When the border reads your memories, who gets to cross?!

The Trump administration is proposing sweeping changes to the Electronic System for Travel Authorization (ESTA), requiring visitors from 42 visa-waiver countries to submit five years of social media history before entering the United States. Citizens of nations including the United Kingdom, Germany, France, Australia, Japan, and South Korea would be affected. The proposal transforms ESTA into a mobile-only system that would also collect ten years of email addresses and immediate family members' personal information.


Source
Read the original CBS News story


The Department of Homeland Security announced a plan to overhaul the visa waiver program's entry process. Currently, citizens of 42 countries can visit the U.S. for up to 90 days without a traditional visa by submitting an ESTA application online. The new proposal would require mandatory submission of five years of social media history, ten years of email addresses, and detailed information about immediate family members including phone numbers and residences.

The submission of social media history from the last five years will be a mandatory requirement under the proposal.

• RAW DATA:
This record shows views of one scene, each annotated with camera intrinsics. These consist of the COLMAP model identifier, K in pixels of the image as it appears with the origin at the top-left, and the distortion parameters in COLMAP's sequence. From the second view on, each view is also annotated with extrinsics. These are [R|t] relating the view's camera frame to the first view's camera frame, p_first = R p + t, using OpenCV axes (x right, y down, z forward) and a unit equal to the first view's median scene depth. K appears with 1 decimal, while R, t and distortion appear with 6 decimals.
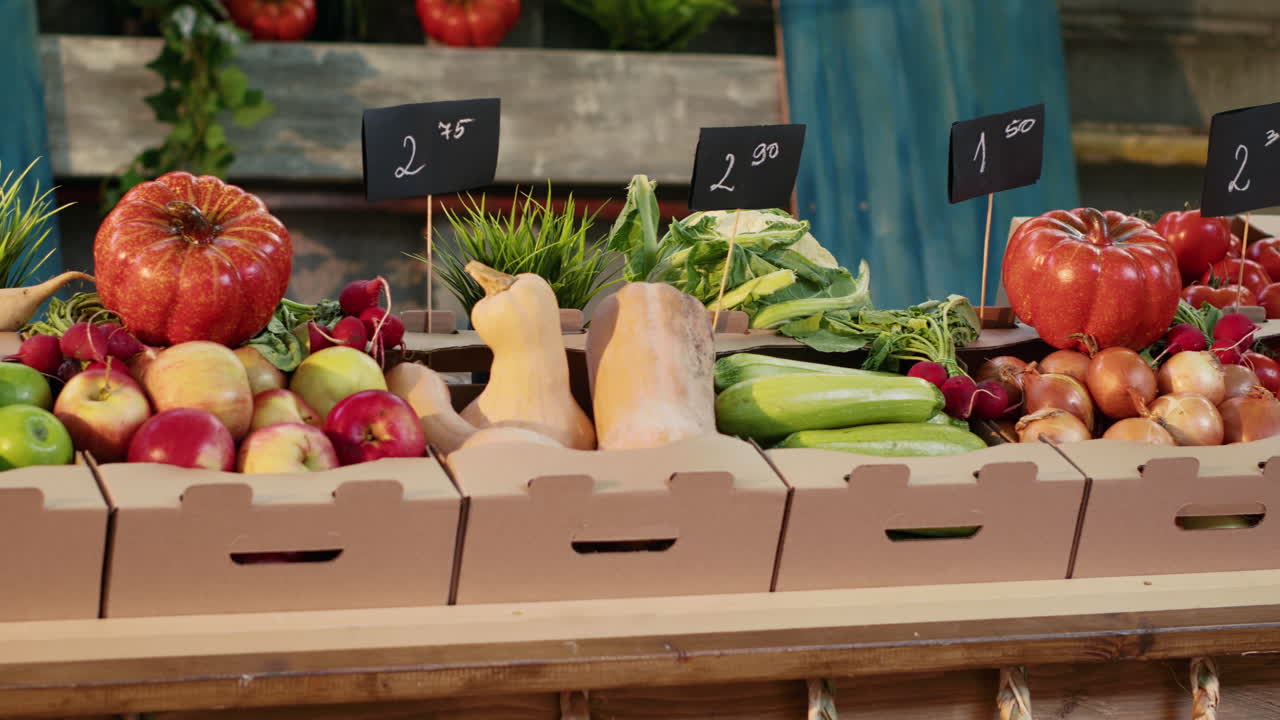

• EXERCISE REQUIREMENTS:
Update the passage of the ESTA proposal text that opens with "The Department of" and closes with "numbers and residences.", putting "60 days" in place of "90 days".

• OUTPUT OF THE EXERCISE:
The Department of Homeland Security announced a plan to overhaul the visa waiver program's entry process. Currently, citizens of 42 countries can visit the U.S. for up to 60 days without a traditional visa by submitting an ESTA application online. The new proposal would require mandatory submission of five years of social media history, ten years of email addresses, and detailed information about immediate family members including phone numbers and residences.